Golden Nugget’s year-over-year casino win (table games and slots revenue) in May, according to the state Division of Gaming Enforcement, decreased by a little more than $2.58 million while internet gaming revenue increased by nearly $5.5 million. Golden Nugget was second among Atlantic City’s nine casinos in total gaming revenue — a combination of casino win, internet and sports betting — in May.

“If you look at Atlantic City, there isn’t a clear indication that this online gambling revenue is coming at the expense of retail revenue,” said Chris Grove, a managing director at industry research firm Eilers & Krejcik Gaming. “If anything, it seems to be almost wholly additive to retail revenue.”

June’s revenue figures are not due out until Friday, but Winter said online gaming revenue for Golden Nugget and its partners was about $13.6 million, a 62% increase compared to the same month last year.

Winter said the “simple” reason internet gaming’s growth is not coming at the expense of brick-and-mortar casino win is that the demographics of the players are different. Generally speaking, Winter said online players are younger than land-based gamblers and seeking a different experience.

The addition of sports betting in New Jersey, where more than 80% of all wagers were placed through a mobile application or online in May, has also boosted growth in the online market, Winter said.

“(Sports bettors) were not seeing themselves as casino players,” he said, “(but) most of the (online gaming) growth is coming from sports betting players who sign up to bet on sports and then will start playing a bit of roulette, blackjack or slots.”

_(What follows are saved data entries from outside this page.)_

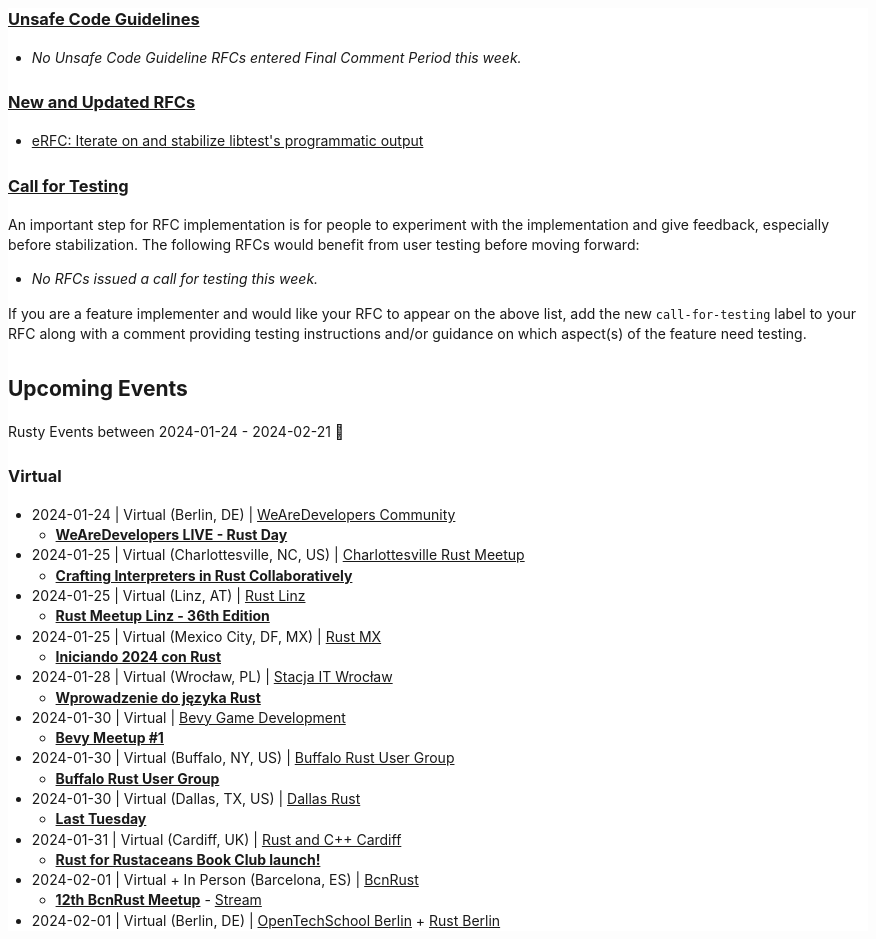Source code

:### [Unsafe Code Guidelines](https://github.com/rust-lang/unsafe-code-guidelines/issues?q=is%3Aopen+label%3Afinal-comment-period+sort%3Aupdated-desc)
* *No Unsafe Code Guideline RFCs entered Final Comment Period this week.*

### [New and Updated RFCs](https://github.com/rust-lang/rfcs/pulls)
* [eRFC: Iterate on and stabilize libtest's programmatic output](https://github.com/rust-lang/rfcs/pull/3558)

### [Call for Testing](https://github.com/rust-lang/rfcs/issues?q=label%3Acall-for-testing)
An important step for RFC implementation is for people to experiment with the
implementation and give feedback, especially before stabilization.  The following
RFCs would benefit from user testing before moving forward:

* *No RFCs issued a call for testing this week.*

If you are a feature implementer and would like your RFC to appear on the above list, add the new `call-for-testing`
label to your RFC along with a comment providing testing instructions and/or guidance on which aspect(s) of the feature
need testing.

## Upcoming Events

Rusty Events between 2024-01-24 - 2024-02-21 🦀

### Virtual

* 2024-01-24 | Virtual (Berlin, DE) | [WeAreDevelopers Community](https://www.meetup.com/wearedevelopers-community/)
    * [**WeAreDevelopers LIVE - Rust Day**](https://www.meetup.com/wearedevelopers-community/events/297065638/)
* 2024-01-25 | Virtual (Charlottesville, NC, US) | [Charlottesville Rust Meetup](https://www.meetup.com/charlottesville-rust-meetup/)
    * [**Crafting Interpreters in Rust Collaboratively**](https://www.meetup.com/charlottesville-rust-meetup/events/298058222/)
* 2024-01-25 | Virtual (Linz, AT) | [Rust Linz](https://www.meetup.com/rust-linz/)
    * [**Rust Meetup Linz - 36th Edition**](https://www.meetup.com/rust-linz/events/298687390/)
* 2024-01-25 | Virtual (Mexico City, DF, MX) | [Rust MX](https://www.meetup.com/rust-mx/)
    * [**Iniciando 2024 con Rust**](https://www.meetup.com/rust-mx/events/298439198/)
* 2024-01-28 | Virtual (Wrocław, PL) | [Stacja IT Wrocław](https://www.meetup.com/stacja-it-wroclaw/)
    * [**Wprowadzenie do języka Rust**](https://www.meetup.com/stacja-it-wroclaw/events/297899705/)
* 2024-01-30 | Virtual | [Bevy Game Development](https://www.meetup.com/bevy-game-development/)
    * [**Bevy Meetup #1**](https://www.meetup.com/bevy-game-development/events/298399958/)
* 2024-01-30 | Virtual (Buffalo, NY, US) | [Buffalo Rust User Group](https://www.meetup.com/buffalo-rust-meetup/)
    * [**Buffalo Rust User Group**](https://www.meetup.com/buffalo-rust-meetup/events/297965826/)
* 2024-01-30 | Virtual (Dallas, TX, US) | [Dallas Rust](https://www.meetup.com/dallasrust/)
    * [**Last Tuesday**](https://www.meetup.com/dallasrust/events/mvdtgtygccbnc/)
* 2024-01-31 | Virtual (Cardiff, UK) | [Rust and C++ Cardiff](https://www.meetup.com/rust-and-c-plus-plus-in-cardiff/)
    * [**Rust for Rustaceans Book Club launch!**](https://www.meetup.com/rust-and-c-plus-plus-in-cardiff/events/298563633/)
* 2024-02-01 | Virtual + In Person (Barcelona, ES) | [BcnRust](https://www.meetup.com/es-ES/bcnrust/)
    * [**12th BcnRust Meetup**](https://www.meetup.com/es-ES/bcnrust/events/297439924/) - [Stream](https://www.youtube.com/@bcnrust)
* 2024-02-01 | Virtual (Berlin, DE) | [OpenTechSchool Berlin](https://berline.rs/) + [Rust Berlin](https://www.meetup.com/rust-berlin/)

Overall, Golden Nugget’s rise to the top of the New Jersey online gaming market has been aided by several factors, Grove said. The casino has placed an emphasis on internet gaming, continues to invest resources in the product and has not been averse to risk-taking, such as being the first operator to offer live-dealer games online.

“To put it more simply, they are bringing a better product that is executed more robustly than the majority of their competitors in the market,” Grove said. “So that idea of operational excellence is one of the primary reasons why Golden Nugget is in the position that it’s in, in terms of generating as much revenue as it does from online gambling.”

Golden Nugget also reaps the rewards from its multiple high-performing “skins,” or partners that use its license to conduct legal online gaming in New Jersey.

Richard Schwartz, president of Rush Street Interactive, which operates playsugarhouse.com, said the partnership with Golden Nugget has been mutually beneficial. Schwartz said his online casino offering accounts for roughly 9% of the total internet gaming market in Atlantic City.

“(Online gaming) is a proven industry globally, and I think it’s taken some time for many U.S. companies to get comfortable with this new industry,” he said. “But I think there’s a recognition that it offers value to players and a chance to engage in hobbies and activities that they really enjoy.”

Winter estimates online gaming revenue will account for $440 million in the Atlantic City market this year, which would be an additional $150 million to the industry’s total.

“We believed the market was always there, but you had to offer a better product and user experience and educate people about online gaming,” Winter said. “I believe this (growth) will continue.”